It is probably in the best interests of Ryan Braun that he maintain a low profile this season. After all the fireworks resulting from his leaked positive drug test/botched test result snafu, that Ryan Braun just came out and played baseball was a good choice.
Any extra “DRUGS made him good!” scrutiny quickly went away as Ryan Braun promptly starting posting Ryan Braun numbers. Somehow the defending NL MVP doesn’t get the same amount media attention devoted to the Giancarlo Stanton’s or Mike Trout’s of the world yet here Braun sits: the best offensive player in baseball.
By Fangraphs WAR, Braun is the best player in the entire league since the start of last year. He leads everyone with 14 WAR and his 172 wRC+ is also best in baseball. His 68 home runs rank him third behind Jose Bautista and Curtis Granderson. Simple put: he’s an offensive force.
Ryan Braun currently toils for an also-ran club without the benefit of Prince Fielder’s protection/presence. Despite a conspicuously low profile, Braun is still putting up crazy numbers. .414 wOBA, 20 steals, 35 homers and a slugging percent a shade under .600 with a .294 ISO. Why doesn’t Braun capture our collective attention like other sluggers? He might be too steady, too “consistent”.
Consistent is a lazy term thrown around without much thought far too often. That said, there is something to be said for a player, especially a great one, who can maintain that high level of greatness for a prolonger period. Everyone will slump but the ability to snap out quickly and steadily add to his eye-popping numbers make him great – and rare.
The 10-day rolling wOBA trick is one you’ve seen before on Getting Blanked, largely used to make fun of the now-confirmed awesome Pedro Alvarez. What if we used the same method to examine Braun’s 2012? (Game stats from Baseball Reference, wOBA constants via Fangraphs Guts)
Zzzzzz. Boring. Settling into another .400 wOBA rut in early April staying there for six months. C’mon, Ryan, give us some excitement! But he will not. He will methodically march to another huge season, with 40-odd home runs, 40-odd doubles, and 25-or so steals. Ho. Hum.
For comparison, look at the rolling wOBA chart for the beloved Giancarlo Stanton. While Stanton grabs headlines (and three posts a month on Getting Blanked) for his Paul Bunyon-esque home run prowess, he is slugging at a nearly identical clip to Braun, posting a slightly worse wOBA on the year (.406) and nearly identical slugging/ISO numbers (.606/.314).

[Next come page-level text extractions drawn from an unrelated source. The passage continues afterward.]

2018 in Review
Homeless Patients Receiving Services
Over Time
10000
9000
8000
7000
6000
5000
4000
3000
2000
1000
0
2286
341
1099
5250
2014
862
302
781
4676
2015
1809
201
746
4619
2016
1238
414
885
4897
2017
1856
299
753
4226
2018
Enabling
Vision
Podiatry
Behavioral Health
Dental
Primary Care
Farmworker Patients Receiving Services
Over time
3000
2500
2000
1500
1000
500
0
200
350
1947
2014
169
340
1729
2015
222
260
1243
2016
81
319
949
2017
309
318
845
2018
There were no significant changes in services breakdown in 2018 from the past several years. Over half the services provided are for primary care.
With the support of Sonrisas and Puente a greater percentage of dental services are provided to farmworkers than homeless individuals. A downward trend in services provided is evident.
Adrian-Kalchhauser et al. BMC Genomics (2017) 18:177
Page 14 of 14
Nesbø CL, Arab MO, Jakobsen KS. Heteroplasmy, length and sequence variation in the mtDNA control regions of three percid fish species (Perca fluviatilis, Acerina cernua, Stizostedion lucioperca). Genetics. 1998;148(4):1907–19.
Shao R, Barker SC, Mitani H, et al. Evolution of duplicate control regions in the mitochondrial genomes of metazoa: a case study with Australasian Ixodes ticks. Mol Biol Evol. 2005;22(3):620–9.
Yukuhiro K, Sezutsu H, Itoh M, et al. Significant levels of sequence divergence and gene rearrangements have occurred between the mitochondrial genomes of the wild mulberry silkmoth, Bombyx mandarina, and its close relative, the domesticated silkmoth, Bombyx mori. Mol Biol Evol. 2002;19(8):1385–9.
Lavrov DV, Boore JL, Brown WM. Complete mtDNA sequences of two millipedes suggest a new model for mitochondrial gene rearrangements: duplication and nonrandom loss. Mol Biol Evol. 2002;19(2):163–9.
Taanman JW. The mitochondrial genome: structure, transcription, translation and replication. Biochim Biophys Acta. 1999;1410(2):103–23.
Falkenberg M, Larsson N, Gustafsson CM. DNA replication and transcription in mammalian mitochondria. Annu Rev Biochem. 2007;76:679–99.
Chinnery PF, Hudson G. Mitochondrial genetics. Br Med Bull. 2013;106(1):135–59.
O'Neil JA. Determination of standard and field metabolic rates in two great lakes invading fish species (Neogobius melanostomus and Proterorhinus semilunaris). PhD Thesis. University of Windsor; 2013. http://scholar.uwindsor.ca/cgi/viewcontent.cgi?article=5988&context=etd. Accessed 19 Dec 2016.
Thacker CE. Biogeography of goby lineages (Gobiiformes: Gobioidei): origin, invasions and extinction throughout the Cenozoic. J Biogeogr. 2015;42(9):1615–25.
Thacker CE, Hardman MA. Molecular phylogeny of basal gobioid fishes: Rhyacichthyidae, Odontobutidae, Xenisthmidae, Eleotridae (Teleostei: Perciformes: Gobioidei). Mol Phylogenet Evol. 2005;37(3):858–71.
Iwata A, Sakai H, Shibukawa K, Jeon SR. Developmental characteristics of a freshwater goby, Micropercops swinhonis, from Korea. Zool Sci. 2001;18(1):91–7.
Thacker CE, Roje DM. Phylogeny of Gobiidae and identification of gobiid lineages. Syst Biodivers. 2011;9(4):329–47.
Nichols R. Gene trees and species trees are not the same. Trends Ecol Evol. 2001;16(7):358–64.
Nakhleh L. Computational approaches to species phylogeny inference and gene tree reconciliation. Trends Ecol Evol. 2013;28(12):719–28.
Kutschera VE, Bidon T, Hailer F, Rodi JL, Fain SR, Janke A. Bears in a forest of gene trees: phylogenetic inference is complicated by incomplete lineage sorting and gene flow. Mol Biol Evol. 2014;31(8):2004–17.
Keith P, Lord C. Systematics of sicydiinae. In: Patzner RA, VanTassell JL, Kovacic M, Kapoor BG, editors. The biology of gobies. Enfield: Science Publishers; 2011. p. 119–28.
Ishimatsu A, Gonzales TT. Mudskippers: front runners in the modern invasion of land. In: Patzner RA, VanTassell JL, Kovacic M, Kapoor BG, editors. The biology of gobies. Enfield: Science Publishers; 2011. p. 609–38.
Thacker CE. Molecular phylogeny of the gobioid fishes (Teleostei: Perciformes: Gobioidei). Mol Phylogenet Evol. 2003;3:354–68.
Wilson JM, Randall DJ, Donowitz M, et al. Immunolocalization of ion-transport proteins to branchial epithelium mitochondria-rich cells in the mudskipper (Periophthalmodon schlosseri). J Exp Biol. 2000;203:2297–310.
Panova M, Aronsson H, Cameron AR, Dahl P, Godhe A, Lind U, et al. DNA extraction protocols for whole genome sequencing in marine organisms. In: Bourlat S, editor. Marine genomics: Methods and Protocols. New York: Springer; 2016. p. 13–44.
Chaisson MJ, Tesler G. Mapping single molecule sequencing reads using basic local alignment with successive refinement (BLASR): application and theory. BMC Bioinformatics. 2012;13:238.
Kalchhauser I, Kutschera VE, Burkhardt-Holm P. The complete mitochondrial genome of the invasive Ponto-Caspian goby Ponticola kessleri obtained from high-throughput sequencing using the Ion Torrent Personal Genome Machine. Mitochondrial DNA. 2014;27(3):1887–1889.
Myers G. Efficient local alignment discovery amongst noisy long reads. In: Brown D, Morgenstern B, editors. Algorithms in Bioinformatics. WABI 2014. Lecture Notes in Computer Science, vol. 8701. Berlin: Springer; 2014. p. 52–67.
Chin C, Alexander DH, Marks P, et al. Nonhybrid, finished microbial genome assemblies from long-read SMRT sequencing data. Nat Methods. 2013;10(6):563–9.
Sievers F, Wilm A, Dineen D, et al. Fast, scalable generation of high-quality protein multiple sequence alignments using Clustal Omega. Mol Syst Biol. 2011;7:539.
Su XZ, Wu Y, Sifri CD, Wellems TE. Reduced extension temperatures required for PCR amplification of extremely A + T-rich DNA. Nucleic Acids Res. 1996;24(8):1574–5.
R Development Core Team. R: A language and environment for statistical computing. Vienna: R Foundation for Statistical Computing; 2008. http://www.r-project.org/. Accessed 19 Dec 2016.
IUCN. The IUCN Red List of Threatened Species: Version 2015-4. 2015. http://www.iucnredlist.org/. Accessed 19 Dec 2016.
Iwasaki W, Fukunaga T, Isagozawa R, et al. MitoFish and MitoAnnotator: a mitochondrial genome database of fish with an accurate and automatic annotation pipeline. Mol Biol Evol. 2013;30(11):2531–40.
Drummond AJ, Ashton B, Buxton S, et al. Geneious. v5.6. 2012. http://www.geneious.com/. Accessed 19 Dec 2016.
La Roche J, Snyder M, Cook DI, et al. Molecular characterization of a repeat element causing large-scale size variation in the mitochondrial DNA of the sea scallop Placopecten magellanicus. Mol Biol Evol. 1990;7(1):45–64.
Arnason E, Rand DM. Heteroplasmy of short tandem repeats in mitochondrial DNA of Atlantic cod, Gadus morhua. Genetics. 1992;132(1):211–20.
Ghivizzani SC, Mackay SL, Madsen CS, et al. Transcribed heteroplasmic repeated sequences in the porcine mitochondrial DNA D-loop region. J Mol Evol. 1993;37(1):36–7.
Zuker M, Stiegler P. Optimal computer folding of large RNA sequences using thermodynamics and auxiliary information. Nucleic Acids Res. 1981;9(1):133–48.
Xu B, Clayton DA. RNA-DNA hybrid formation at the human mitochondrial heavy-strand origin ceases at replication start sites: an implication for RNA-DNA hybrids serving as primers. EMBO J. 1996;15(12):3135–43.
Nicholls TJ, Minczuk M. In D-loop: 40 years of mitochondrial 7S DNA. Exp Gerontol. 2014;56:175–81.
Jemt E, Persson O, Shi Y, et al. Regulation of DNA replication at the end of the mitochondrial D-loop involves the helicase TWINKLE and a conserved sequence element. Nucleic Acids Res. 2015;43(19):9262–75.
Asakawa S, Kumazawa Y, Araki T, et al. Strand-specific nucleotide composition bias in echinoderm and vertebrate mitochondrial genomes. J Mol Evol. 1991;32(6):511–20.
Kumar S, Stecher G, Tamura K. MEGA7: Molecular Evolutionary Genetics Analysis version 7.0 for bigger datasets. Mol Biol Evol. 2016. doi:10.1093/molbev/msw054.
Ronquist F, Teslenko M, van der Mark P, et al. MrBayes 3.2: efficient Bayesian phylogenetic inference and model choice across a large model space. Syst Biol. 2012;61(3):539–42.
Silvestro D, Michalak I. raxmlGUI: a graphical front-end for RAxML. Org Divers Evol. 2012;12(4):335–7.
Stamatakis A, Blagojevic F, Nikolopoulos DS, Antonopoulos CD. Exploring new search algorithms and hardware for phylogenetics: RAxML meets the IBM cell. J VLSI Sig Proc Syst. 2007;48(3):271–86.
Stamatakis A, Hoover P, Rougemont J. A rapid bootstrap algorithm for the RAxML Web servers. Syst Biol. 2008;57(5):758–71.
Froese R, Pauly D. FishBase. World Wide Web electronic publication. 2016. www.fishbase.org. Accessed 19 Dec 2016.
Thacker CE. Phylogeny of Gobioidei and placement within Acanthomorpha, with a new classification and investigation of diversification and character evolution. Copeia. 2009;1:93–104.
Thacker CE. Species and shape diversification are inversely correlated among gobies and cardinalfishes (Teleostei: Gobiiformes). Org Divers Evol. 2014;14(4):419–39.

While not nearly as boom or bust as Alvarez, Stanton shows dips in production like any normal, mortal baseball player should expect. Not Braun. Such is the nature of the 24-hour news cycle that Braun’s greatness is shoved aside as other players grab the headlines. A hot start is the very best way to ensure the greater baseball world remembers how great a season you’re having.
Other than a 40 plate appearance swoon earlier this month, Ryan Braun methodically goes about his business. Still just 28, Ryan Braun should remain one of the finest players in the league for a few years yet. The Brewers might be reloading around him but they are very lucky to have a premier building block in their left fielder.